The physical manifestation of agile stories are a description of the requirement (in the form “as a [user], I want to [goal], so that [reason]”) written on an index cards with the acceptance critiera written on the reverse. The developer can pick up the card and work with it. Once the acceptance critiera are met it can be put in the pile of completed cards. If at any stage of the process we are not happy with the card, given that it is only a “promise for a conversation,” it can easily be torn up and rewritten. Tearing up cards is a powerful statement. We don’t like what we’ve written? That doesn’t matter, rip it up and start again.
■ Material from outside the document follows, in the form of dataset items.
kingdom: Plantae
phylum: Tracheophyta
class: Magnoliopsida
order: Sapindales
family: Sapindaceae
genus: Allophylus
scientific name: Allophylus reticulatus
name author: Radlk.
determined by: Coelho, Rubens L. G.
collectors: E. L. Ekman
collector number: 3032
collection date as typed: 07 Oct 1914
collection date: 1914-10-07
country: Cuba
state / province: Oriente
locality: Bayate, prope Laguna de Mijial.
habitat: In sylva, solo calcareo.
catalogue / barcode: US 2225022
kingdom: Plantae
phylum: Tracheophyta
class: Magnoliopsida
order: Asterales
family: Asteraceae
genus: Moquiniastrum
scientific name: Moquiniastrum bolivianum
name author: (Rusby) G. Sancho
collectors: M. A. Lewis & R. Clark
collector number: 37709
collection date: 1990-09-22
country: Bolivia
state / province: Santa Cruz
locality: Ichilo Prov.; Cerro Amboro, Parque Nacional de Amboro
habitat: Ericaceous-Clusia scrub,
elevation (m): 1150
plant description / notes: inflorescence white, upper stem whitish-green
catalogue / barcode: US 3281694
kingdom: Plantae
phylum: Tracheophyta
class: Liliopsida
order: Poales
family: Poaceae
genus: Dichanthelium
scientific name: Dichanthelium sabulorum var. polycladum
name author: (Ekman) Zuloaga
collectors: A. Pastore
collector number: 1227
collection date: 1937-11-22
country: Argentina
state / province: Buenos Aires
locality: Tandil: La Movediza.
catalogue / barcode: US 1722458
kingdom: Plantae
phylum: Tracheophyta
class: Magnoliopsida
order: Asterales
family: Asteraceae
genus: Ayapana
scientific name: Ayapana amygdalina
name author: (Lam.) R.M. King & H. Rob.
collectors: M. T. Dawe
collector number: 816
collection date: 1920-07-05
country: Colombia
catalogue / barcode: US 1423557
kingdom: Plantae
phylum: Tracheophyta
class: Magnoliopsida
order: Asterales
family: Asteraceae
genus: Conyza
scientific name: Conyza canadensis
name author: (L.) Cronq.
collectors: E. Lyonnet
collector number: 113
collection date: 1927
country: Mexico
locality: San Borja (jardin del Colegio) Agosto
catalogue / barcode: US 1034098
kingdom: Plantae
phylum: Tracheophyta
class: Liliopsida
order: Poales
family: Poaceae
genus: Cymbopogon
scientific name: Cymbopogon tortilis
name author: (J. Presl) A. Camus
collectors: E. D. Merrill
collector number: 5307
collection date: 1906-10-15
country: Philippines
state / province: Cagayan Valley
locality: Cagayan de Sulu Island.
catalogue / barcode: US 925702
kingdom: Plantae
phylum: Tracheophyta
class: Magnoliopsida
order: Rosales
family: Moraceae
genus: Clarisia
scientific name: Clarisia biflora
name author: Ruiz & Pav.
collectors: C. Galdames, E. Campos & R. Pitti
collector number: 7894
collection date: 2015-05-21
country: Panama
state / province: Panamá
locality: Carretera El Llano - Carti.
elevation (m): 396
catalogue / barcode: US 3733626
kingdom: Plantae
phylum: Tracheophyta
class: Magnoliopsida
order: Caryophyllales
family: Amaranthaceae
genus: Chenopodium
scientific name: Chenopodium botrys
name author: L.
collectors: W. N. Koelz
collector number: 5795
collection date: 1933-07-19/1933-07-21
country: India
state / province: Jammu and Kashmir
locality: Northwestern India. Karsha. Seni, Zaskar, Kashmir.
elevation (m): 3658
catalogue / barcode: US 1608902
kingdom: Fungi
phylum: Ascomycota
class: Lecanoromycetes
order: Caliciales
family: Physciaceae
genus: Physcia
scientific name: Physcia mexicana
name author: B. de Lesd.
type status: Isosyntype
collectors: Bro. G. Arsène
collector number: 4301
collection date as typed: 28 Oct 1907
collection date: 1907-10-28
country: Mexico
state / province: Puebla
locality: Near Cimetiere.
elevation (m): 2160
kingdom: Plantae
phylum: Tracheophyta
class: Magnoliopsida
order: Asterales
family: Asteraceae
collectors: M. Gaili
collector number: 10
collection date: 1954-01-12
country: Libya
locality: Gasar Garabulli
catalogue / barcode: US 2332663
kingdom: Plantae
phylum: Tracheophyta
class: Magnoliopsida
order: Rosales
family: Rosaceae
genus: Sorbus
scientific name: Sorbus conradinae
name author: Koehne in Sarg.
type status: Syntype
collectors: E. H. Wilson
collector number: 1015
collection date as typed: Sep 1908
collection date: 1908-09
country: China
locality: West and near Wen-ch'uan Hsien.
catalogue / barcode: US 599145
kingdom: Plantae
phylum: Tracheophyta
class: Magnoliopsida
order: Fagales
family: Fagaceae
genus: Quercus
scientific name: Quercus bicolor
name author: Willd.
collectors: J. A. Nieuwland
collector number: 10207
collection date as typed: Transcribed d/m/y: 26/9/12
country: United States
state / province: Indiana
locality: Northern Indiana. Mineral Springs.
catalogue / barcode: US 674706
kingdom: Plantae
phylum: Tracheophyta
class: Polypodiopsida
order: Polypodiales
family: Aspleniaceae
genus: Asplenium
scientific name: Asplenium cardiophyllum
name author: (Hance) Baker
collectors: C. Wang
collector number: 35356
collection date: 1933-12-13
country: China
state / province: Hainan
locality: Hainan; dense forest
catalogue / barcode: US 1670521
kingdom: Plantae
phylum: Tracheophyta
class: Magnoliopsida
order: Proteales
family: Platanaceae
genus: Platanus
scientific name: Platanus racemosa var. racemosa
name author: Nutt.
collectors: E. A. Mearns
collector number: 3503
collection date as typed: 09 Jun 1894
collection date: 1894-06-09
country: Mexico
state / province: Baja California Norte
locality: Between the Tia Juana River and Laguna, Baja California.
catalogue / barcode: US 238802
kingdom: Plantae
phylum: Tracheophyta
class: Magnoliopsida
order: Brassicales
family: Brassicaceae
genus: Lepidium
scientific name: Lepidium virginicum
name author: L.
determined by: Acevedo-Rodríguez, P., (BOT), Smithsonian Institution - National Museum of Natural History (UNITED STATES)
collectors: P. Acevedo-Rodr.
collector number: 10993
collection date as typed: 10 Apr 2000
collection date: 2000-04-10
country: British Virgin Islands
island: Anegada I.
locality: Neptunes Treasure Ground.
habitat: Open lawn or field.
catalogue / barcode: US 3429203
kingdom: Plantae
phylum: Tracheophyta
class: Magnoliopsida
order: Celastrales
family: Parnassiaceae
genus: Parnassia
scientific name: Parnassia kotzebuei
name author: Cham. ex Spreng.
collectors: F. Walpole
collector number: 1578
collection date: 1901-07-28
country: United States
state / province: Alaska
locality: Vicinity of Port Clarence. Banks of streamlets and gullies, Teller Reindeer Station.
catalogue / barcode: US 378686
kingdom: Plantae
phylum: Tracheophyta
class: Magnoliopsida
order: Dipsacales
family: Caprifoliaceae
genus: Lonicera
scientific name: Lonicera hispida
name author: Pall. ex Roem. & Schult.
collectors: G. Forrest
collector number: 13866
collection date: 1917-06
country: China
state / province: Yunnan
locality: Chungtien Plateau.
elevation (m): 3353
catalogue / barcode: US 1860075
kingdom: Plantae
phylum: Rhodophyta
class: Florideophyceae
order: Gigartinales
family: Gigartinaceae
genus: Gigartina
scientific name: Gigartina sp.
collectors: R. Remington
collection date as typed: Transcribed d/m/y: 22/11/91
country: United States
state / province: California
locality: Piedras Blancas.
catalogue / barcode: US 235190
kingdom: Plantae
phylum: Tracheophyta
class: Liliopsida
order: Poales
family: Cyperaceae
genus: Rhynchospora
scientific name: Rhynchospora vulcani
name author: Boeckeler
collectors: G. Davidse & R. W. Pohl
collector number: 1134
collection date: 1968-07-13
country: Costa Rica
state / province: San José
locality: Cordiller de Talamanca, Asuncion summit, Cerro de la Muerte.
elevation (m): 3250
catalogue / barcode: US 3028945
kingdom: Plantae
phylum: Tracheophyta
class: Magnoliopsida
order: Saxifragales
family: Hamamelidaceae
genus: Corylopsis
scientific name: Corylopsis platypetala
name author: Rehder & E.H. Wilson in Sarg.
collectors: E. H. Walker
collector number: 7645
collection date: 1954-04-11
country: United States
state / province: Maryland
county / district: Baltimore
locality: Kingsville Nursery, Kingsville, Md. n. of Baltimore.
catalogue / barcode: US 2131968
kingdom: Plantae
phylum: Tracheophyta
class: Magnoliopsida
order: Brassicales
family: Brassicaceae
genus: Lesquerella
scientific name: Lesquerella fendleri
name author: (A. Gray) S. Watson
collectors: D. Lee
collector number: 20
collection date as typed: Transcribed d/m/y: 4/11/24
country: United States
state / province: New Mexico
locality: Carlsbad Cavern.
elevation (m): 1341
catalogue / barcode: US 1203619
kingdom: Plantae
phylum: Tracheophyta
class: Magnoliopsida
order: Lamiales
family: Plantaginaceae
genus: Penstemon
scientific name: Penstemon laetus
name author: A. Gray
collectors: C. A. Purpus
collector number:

That works well in the opening stages of a project, but sooner or later the cards will be copied into a spreadsheet and this is where the problems start. We become attached to the story; good project management discipline demands we keep an audit trail of what we do. Suddenly it is not so easy to rip up the card. Maybe the initial story did not truly represent the requirement. More often than not the story title, and detail will remain the same, but a notes column will be spawned in the spreadsheet and the change to the story will be entered as narative in this column.
And then in the comments:
One advantage of copying the cards to a wiki if you need to access them remotely, rather than using a spreadsheet is that you can delete and rewrite them to your heart’s content, and the page’s history is your audit trail. We all know that no-one will ever look, but at least you can reassure people that the history isn’t lost, and because it happens automatically there’s no overhead. We tend to keep the bare minimum (title, estimate and a few notes) on the index cards, and put the expanded information, including acceptance criteria, on the release plan wiki page. Apart from anything else, the less you write on the cards, the less reluctant you are to tear them up if they need changing.
Getting Attached to Stories by DancingMango
I shall be interested to see how the issues around impermanence resolve themselves in our case. There is such a tension between official audit trails and the physical impermanence of story cards.